What the exercise asks: Transcribe the data below verbatim from the line with "right hip: (359, 296)" to the line with "right elbow: (336, 240)". Include both of those lines.

Data for this task:
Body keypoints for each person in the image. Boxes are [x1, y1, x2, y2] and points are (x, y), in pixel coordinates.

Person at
* * *
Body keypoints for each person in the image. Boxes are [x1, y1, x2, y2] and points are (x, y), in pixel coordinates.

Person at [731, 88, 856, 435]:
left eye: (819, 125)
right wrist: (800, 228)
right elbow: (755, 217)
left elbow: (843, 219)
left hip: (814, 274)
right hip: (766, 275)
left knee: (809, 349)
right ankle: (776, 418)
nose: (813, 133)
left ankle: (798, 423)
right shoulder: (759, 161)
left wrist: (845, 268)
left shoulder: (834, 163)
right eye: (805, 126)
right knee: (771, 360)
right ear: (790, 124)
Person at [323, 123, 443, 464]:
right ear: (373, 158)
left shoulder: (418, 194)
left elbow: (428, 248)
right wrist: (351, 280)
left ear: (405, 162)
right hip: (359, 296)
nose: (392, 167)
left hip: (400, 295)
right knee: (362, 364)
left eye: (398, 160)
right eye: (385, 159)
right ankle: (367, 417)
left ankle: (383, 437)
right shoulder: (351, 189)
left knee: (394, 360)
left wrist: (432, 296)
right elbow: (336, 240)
---
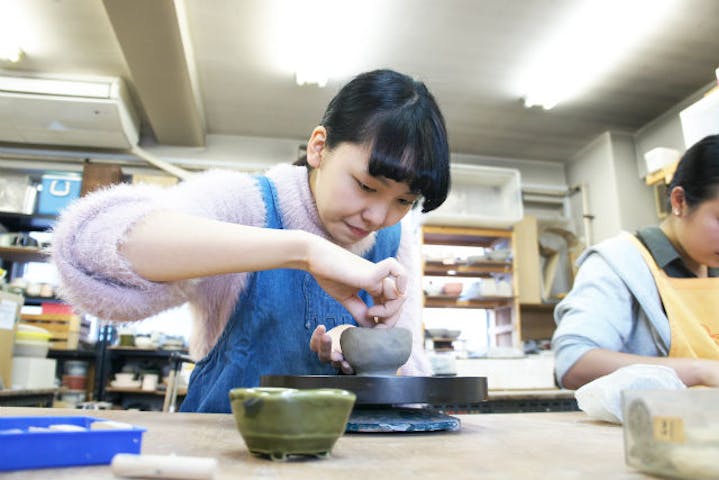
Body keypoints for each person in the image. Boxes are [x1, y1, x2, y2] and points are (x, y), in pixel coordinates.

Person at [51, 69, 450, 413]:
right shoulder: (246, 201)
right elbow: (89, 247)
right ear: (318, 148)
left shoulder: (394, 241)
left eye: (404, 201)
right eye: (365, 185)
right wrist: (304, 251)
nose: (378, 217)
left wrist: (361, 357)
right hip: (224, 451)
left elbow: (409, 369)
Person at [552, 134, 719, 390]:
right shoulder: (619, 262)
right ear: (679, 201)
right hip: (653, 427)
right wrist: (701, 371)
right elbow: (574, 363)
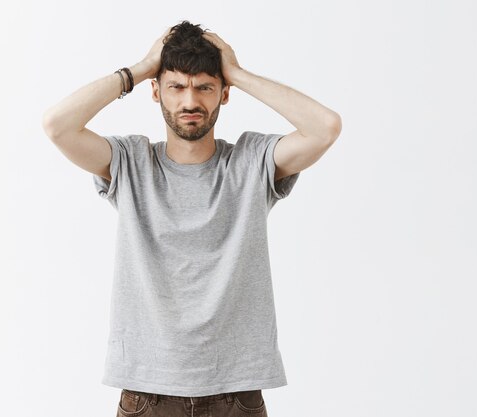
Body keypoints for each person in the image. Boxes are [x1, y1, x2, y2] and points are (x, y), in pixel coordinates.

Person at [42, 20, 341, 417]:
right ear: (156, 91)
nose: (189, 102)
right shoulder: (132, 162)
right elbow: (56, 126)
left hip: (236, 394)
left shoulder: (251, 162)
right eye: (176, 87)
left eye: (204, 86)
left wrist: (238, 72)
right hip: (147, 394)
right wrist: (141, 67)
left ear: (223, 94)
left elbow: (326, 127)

Answer section:
right hip: (359, 296)
nose: (392, 167)
left hip: (400, 295)
right knee: (362, 364)
left eye: (398, 160)
right eye: (385, 159)
right ankle: (367, 417)
left ankle: (383, 437)
right shoulder: (351, 189)
left knee: (394, 360)
left wrist: (432, 296)
right elbow: (336, 240)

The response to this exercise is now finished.